It's been almost 40 hours now since darkness became both backdrop and mood for the Harvard football team.
It was a period which should have been filled with celebration, pride, and satisfaction over the finest display of football at the Stadium since Milt Holt and his White Shoes Bootleg in 1974.
It was not.
Instead, the hours have been spent in pensive thought; not, however, of Ralph Polillio's unbridled dominance, of Al MacMurray's punts that torpedoed field position, or of the fact that Marko Coric has made us all forget about Bob Baggott. Indeed, the curtain calls for all the gallant warriors have tragically not materialized. Why?
Because you look at the final two minutes, and then the final score, and you find yourself looking at the essence of Harvard's snake-bitten gridiron destiny this autumn.
It was even more bitter this time. It was Harvard's game to win all right, but this time there were no fourth-quarter turnovers, no referees to blame, no "big play" to point to.
The Crimson's 31-30 loss to Brown on Saturday was largely the result of haphazard and questionable strategy in the final two minutes, the kind of strategy that could make you forget about the brilliant play which had transpired in the first 58.
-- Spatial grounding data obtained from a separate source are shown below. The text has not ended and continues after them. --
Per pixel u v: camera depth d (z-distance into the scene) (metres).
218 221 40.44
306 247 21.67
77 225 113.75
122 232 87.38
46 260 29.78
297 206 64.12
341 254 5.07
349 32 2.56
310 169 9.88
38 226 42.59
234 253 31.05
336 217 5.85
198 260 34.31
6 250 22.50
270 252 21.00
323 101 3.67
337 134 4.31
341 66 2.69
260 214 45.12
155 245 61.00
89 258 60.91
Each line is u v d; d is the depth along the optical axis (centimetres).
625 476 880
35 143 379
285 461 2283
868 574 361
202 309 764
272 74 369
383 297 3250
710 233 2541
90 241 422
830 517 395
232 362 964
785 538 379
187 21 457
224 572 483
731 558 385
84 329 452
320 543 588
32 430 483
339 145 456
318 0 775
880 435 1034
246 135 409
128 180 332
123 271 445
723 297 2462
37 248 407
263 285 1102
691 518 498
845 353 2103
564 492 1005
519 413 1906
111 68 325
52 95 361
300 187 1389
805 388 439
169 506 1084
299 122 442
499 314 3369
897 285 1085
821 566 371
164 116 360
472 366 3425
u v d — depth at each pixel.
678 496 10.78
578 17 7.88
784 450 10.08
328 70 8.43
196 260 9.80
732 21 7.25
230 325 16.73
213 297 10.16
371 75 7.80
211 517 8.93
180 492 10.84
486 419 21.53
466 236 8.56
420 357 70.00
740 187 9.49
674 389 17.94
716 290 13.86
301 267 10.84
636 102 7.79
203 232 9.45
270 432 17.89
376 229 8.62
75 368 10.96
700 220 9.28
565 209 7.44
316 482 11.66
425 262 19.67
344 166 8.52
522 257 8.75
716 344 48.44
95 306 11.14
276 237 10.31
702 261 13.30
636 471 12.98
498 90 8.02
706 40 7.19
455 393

Harvard had first-and-ten at the Brown 11-yd. line when the circus began. The Crimson had reached the 11 when John MacLeod slipped there under the cover of darkness with a Larry Brown scramble-and-fire job from the 47.
Field goal range. Victory. The catbird seat. Thoughts now turned to (a) hanging on to the ball and (b) giving the kicker the best possible situation and field placement to do his thing. The offense had three plays to get the ball in the middle of the field for kicker Gary Bosnic.
Or did they? On second down Brown pitched to Polillio on the right for no gain. Not only was it a risky play to run in the darkness, but Harvard was still not in the middle of the field.
Coach Joe Restic, emotionally overcome after the game, said that his thinking about running the pitch to Polillio in that situation was "the same as our thinking when we ran him wide and he scored." Trouble was, the wide side in this instance was the left, not the right.
Now it was third down, and the fake field goal attempt. Nobody was surprised, except those of us who like to play percentages.
"I couldn't believe they were going to kick it," said Brown coach John Anderson afterwards. "They were on the wrong side of the field, and there was a lot of time left (1:29). I just knew a fake was coming."
Brown's pass fell short, and, as replays showed, was almost intercepted. Bosnic's kick from the right hash mark on fourth down sailed wide left.
"We gambled on the fake," Restic commented. "If Larry gets it up, we have two people wide open. These are the kind of things you have to get done if you're a good football team."
Wrong. The fact that Harvard did not convert on the fake field goal did not diminish its ability as a football team. The reality is that such a statement shows what prevents Harvard from being a better football team, and why darkness still reigns.